Die alteingesessenen Dorfbewohner waren dem Gutsbesitzer wohlgesonnen. Er war reium bei seinen ehemaligen Tagelöhnern zum Mittagstisch geladen. Unter den Umsiedlern sollen jedoch einige gewesen sein, die gleich nach 1945 nicht immer die feinsten Manieren an den Tag zu legen pflegten.
1950 im Februar verstarb der letzte Fritz Unruh, nach dem er im Gutspark über einen Ast stolpernd, sich einen Oberschenkelhalsbruch zuzog, im Krankenhaus seines Vetters. Seine Ehefrau Johanna wurde 1945 in Wismar von einem Russen erschossen. Sie fanden beide ihre letzte Ruhestätte auf dem Friedhof zu Goldebee. Vielleicht findet sich das schlichte Eichenholzkreuz wieder an.

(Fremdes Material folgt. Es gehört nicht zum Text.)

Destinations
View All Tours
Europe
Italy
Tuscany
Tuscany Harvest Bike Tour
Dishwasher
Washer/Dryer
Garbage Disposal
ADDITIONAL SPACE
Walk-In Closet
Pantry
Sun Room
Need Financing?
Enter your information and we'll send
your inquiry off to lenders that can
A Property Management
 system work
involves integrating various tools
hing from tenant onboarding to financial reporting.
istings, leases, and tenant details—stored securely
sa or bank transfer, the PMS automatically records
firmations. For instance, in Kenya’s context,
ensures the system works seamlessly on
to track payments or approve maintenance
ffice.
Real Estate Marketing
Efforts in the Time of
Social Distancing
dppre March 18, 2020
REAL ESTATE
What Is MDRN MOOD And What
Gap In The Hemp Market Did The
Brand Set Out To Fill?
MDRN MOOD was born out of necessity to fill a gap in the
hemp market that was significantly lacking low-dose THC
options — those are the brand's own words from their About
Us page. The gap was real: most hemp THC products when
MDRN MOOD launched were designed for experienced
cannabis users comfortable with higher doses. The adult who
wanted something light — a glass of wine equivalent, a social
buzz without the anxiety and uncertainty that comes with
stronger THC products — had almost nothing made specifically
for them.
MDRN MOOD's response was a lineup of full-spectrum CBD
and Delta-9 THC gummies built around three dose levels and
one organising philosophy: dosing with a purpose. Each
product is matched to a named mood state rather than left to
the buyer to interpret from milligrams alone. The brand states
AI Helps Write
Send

Ein Kuriosum aus Warkstorfer Geschichte, fast vergessen: Ein Ziegelbrennmeister versuchte sich 1951 mit seinem Gehilfen in der Herstellung von Normalziegeln für den Bau von Siedlerhäusern. War der Lehm untauglich oder die Briketthitze zu gering? Von uns Kindern in die Pfützen gelegte "Ziegelsteine", um trocken in den Katen zu kommen, hielten nicht einmal von Oktober bis Weihnachten. Der Brennmeister samt Leute wurde täglich von Haus zu Haus zum Mittagessen befördert. Man lachte schon, bevor die erste Hitze im Ofen war.

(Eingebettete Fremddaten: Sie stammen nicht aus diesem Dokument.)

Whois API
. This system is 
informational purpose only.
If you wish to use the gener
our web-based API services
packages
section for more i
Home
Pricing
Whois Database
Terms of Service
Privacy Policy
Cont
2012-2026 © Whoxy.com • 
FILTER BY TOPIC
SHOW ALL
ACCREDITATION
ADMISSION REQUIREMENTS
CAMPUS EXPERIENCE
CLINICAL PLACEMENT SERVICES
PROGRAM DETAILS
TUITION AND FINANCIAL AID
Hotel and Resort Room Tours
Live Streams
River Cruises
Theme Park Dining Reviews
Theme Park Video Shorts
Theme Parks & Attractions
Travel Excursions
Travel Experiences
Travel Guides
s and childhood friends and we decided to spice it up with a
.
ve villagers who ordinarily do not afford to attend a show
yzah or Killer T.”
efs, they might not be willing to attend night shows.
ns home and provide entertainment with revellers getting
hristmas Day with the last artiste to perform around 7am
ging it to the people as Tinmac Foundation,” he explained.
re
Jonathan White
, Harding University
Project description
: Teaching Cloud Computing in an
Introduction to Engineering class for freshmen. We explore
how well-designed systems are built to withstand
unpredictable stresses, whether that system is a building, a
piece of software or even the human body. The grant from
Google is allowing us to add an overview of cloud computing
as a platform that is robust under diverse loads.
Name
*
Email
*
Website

Die Einwohnerzahl hielt sich meistens so um die 100 Personen. 1939 waren es 102. Heute zum Zähltag (25.04.2003) sind es 106 (50 weiblich und 56 männlich). Nach eigener Zählung von 1974, als die LPG blühte, hatte Warkstorf 144 Einwohner. Dem anderen für die Region beachtenswerten Kind der Dorothea Unruh zugewandt, so folgen wir dem Heinrich Unruh (*1827), der mit seiner Marie Richter aus Neukloster verheiratet, in der nähe von Hagenow auf einem Gut Pächter wurde. Sie sorgten beide für ordentlich Nachwuchs. Ein Sohn aus dieser Ehe und Enkel des Ludwig Georg Unruh, der Geheime Medizinalrat Dr. Hugo Unruh (1854-1923), schaffte sich 1909 mit dem Bau des Städtischen Krankenhauses am Dahlberg in Wismar eine bleibende Erinnerung. Eine Strasse in Wismar erhielt ihm zu Ehren den Namen: Dr-Unruh-Strasse.

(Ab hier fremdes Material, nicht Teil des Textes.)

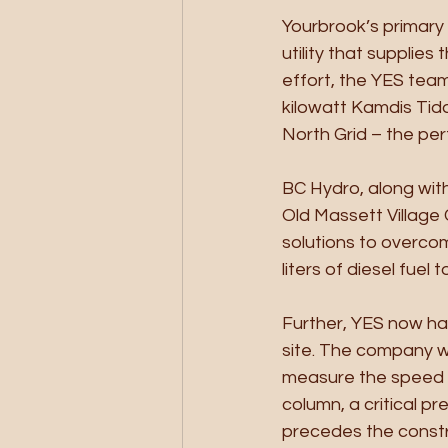
Yourbrook’s primary 
utility that supplies
effort, the YES tea
kilowatt Kamdis Tida
North Grid – the per
BC Hydro, along wit
Old Massett Village 
solutions to overcome
liters of diesel fuel
Further, YES now has
site. The company wi
measure the speed of
column, a critical p
precedes the constr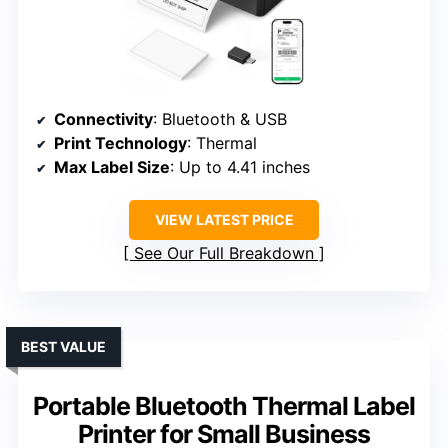
Connectivity
: Bluetooth & USB
Print Technology
: Thermal
Max Label Size
: Up to 4.41 inches
VIEW LATEST PRICE
See Our Full Breakdown
BEST VALUE
Portable Bluetooth Thermal Label
Printer for Small Business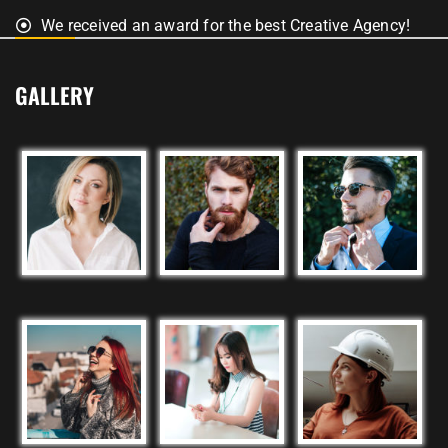
We received an award for the best Creative Agency!
GALLERY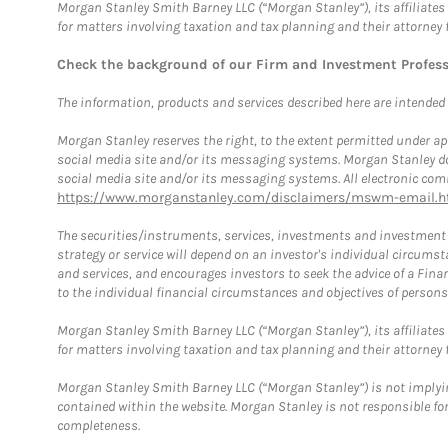
Morgan Stanley Smith Barney LLC (“Morgan Stanley”), its affiliates 
for matters involving taxation and tax planning and their attorney 
Check the background of our Firm and Investment Profes
The information, products and services described here are intended on
Morgan Stanley reserves the right, to the extent permitted under ap
social media site and/or its messaging systems. Morgan Stanley does
social media site and/or its messaging systems. All electronic comm
https://www.morganstanley.com/disclaimers/mswm-email.h
The securities/instruments, services, investments and investment s
strategy or service will depend on an investor's individual circu
and services, and encourages investors to seek the advice of a Finan
to the individual financial circumstances and objectives of persons 
Morgan Stanley Smith Barney LLC (“Morgan Stanley”), its affiliates 
for matters involving taxation and tax planning and their attorney f
Morgan Stanley Smith Barney LLC (“Morgan Stanley”) is not implyin
contained within the website. Morgan Stanley is not responsible for 
completeness.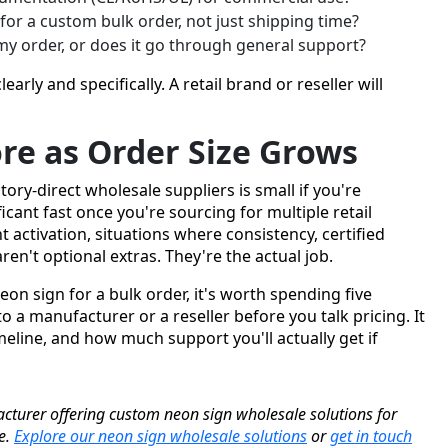
 for a custom bulk order, not just shipping time?
my order, or does it go through general support?
learly and specifically. A retail brand or reseller will
re as Order Size Grows
ry-direct wholesale suppliers is small if you're
icant fast once you're sourcing for multiple retail
nt activation, situations where consistency, certified
en't optional extras. They're the actual job.
eon sign for a bulk order, it's worth spending five
 a manufacturer or a reseller before you talk pricing. It
eline, and how much support you'll actually get if
cturer offering custom neon sign wholesale solutions for
de.
Explore our neon sign wholesale solutions
or
get in touch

(in memoriam Hartmut Berger)


2007  Die Gemeinde hat ihren Anteil am Gutshaus Warkstorf an einen privaten Interessenten verkauft. Die zweite Hälfte des Gutshauses ist im Besitz einer Erbengemeinschaft (OZ v. 08.12.07)


2013   am 12. Oktober feiern die Bewohner von Warkstorf das 710-jährige Dorfjubiläum. In kleinem Kreise auf der Wiese von Stefan Klüssendorf wird bei Speis und Trank der alten Zeiten gedacht.

Die große Scheune in Warkstorf gehört zu ehemals zwei dieser Bauwerke. Erbaut im Jahre 1927 im Auftrag des Gutsherren Fritz Unruh (1821-1900). Das Bauwerk wurde von dem Kieler Architekten Ernst Prinz (1878-1974) entworfen. E.Prinz war als Dipl.-Ing. Mitglied im BDA. Sein Markenzeichen ist noch heute am Bauwerk zu betrachten. Zwei glasierte Mauersteine mit dem Namen des Architekten aus Kiel und dem Hinweis auf die Mitgleidschaft im BDA.


Zu den Wirtschaftsgebäuden ostelbischer Adelsgüter nach 1900 gehört auch die 54 x 20 Meter große Scheune (Rauminhalt 8.758 cbm) von Goldebee. Eine Scheune zu bauen war nichts ungewöhnliches, wohl aber die Errichtung einer solchen nach dem System Müller-Prüß Typ C3 (Jahrhundertwende bis 1930). Den Kauf einer solchen Scheune überlegte sich der Besitzer zweimal, den sie waren allesamt Sonderanfertigungen und entsprechend teuer. Materialien zur Geschichte des ostelbischen Adels sind seit dem Ende des zweiten Weltkrieges durch die Verluste an Archivmaterial, privaten Photographien und Unterlagen recht selten geworden. Das "System Müller-Prüß" stellte einerzeit um 1900 eine moderne Bauweise in den Mittelpunkt der Überlegungen, da für große Scheunen und Lagerhallen eine spezielle Statik erforderlich war. Entsprechend der hohen Qualität trat die Müller-Prüß-Scheune bald ihren Siegeszug auf den großen Gütern an, die zur Bergung der Ernten Scheunen von großen Ausmaßen benötigten.

In einer wertvollen Karteikartensammlung eines im landwirtschaftlichen Bereichs tätigen Architekten, wurden 158 photografische Aufnahmen dieser Objekte zusammengestellt. Leider wurde diese Sammlung 1998 von einem Antiquariat in Süddeutschland einzeln veräußert und damit in alle Richtungen verstreut.